-- Problem to solve --
Copy exactly the lines of the material below that run from the one containing "Metformin is the" through the one containing "hippocampus is a". Copy no other lines.

-- Dataset excerpts --

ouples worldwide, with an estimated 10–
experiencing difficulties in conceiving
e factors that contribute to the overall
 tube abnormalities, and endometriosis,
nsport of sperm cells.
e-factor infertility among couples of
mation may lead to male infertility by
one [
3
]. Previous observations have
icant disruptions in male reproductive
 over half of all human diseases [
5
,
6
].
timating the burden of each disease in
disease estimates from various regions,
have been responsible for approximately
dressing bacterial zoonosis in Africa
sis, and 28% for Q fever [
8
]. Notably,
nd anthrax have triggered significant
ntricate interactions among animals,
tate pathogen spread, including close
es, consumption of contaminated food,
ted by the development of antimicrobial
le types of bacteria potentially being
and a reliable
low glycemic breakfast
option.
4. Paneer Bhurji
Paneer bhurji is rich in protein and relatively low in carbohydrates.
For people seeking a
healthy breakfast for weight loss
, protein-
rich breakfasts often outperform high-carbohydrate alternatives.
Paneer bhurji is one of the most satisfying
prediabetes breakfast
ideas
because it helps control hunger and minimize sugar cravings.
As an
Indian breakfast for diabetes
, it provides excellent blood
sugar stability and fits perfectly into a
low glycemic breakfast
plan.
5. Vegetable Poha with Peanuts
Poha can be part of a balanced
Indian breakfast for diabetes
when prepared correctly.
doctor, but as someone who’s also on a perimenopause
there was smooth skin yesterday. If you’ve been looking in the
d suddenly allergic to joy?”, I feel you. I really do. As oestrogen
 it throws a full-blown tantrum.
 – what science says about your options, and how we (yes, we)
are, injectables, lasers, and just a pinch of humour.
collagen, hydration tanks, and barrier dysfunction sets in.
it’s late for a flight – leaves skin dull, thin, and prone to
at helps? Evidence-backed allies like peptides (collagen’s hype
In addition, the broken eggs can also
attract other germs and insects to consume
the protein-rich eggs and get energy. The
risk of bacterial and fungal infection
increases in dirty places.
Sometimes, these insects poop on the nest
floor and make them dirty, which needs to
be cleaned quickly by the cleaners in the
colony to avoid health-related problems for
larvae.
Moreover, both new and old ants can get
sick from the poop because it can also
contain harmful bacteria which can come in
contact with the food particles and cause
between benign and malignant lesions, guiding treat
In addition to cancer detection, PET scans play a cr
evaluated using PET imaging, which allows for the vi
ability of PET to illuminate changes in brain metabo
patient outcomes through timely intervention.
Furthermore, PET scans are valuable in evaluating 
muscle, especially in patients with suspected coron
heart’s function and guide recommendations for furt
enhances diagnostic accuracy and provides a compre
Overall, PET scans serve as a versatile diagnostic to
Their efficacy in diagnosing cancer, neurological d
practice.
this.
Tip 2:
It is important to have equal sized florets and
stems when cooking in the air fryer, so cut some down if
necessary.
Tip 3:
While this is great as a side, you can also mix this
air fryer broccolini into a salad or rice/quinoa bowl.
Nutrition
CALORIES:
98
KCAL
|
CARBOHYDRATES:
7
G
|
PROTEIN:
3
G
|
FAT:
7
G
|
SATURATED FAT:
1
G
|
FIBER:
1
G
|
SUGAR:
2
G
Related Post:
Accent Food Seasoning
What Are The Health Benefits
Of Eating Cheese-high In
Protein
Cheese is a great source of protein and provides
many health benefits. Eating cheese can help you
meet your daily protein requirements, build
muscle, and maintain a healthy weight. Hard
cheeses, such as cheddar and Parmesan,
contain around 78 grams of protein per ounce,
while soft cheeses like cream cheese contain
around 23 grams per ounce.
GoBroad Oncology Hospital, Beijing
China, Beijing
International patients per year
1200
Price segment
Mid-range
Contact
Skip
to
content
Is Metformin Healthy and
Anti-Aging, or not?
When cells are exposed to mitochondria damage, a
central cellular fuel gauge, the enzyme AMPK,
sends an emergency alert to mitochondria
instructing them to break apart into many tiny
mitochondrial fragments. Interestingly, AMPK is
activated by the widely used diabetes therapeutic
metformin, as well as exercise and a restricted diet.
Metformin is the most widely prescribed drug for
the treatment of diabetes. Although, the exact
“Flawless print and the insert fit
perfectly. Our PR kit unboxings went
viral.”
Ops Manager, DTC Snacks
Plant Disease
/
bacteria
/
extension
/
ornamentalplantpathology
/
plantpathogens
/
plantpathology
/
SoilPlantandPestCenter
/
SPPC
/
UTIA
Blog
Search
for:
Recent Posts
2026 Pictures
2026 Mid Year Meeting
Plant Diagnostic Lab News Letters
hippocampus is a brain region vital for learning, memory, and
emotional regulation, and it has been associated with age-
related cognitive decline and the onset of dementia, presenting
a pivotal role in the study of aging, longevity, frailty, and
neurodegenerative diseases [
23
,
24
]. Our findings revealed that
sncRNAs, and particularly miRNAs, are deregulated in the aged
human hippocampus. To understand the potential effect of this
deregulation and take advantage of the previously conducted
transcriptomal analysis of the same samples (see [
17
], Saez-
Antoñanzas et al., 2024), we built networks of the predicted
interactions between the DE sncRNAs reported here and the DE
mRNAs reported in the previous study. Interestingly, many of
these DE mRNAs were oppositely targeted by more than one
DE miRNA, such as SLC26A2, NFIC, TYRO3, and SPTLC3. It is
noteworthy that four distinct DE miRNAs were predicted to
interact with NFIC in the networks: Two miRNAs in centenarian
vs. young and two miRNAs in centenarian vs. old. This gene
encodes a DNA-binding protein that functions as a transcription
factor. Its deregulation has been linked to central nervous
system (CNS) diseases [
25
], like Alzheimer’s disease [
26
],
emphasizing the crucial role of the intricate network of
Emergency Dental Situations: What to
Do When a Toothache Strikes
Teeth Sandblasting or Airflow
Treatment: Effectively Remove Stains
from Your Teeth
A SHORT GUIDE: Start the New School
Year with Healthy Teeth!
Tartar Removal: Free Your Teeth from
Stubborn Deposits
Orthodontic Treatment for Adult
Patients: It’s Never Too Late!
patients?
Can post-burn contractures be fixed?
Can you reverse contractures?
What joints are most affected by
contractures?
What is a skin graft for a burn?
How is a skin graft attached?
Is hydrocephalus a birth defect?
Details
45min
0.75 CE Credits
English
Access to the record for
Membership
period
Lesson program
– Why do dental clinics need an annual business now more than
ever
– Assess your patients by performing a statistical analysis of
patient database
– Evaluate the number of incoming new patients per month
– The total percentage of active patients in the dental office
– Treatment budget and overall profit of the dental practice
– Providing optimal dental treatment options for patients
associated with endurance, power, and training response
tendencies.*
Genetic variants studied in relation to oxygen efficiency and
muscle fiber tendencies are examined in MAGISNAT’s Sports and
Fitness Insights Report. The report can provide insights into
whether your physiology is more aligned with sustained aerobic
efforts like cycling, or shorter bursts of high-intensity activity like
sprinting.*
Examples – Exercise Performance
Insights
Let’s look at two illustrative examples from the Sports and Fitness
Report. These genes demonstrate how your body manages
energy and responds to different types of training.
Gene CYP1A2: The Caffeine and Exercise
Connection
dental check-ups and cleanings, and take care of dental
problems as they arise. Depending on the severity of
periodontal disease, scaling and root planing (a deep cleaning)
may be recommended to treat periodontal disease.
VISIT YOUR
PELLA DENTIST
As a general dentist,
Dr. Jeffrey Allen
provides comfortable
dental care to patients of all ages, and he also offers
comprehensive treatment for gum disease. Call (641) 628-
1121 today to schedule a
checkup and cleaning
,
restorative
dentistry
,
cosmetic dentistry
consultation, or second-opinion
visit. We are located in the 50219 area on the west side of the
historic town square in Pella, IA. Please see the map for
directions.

-- Task solution --
Metformin is the most widely prescribed drug for
the treatment of diabetes. Although, the exact
“Flawless print and the insert fit
perfectly. Our PR kit unboxings went
viral.”
Ops Manager, DTC Snacks
Plant Disease
/
bacteria
/
extension
/
ornamentalplantpathology
/
plantpathogens
/
plantpathology
/
SoilPlantandPestCenter
/
SPPC
/
UTIA
Blog
Search
for:
Recent Posts
2026 Pictures
2026 Mid Year Meeting
Plant Diagnostic Lab News Letters
hippocampus is a brain region vital for learning, memory, and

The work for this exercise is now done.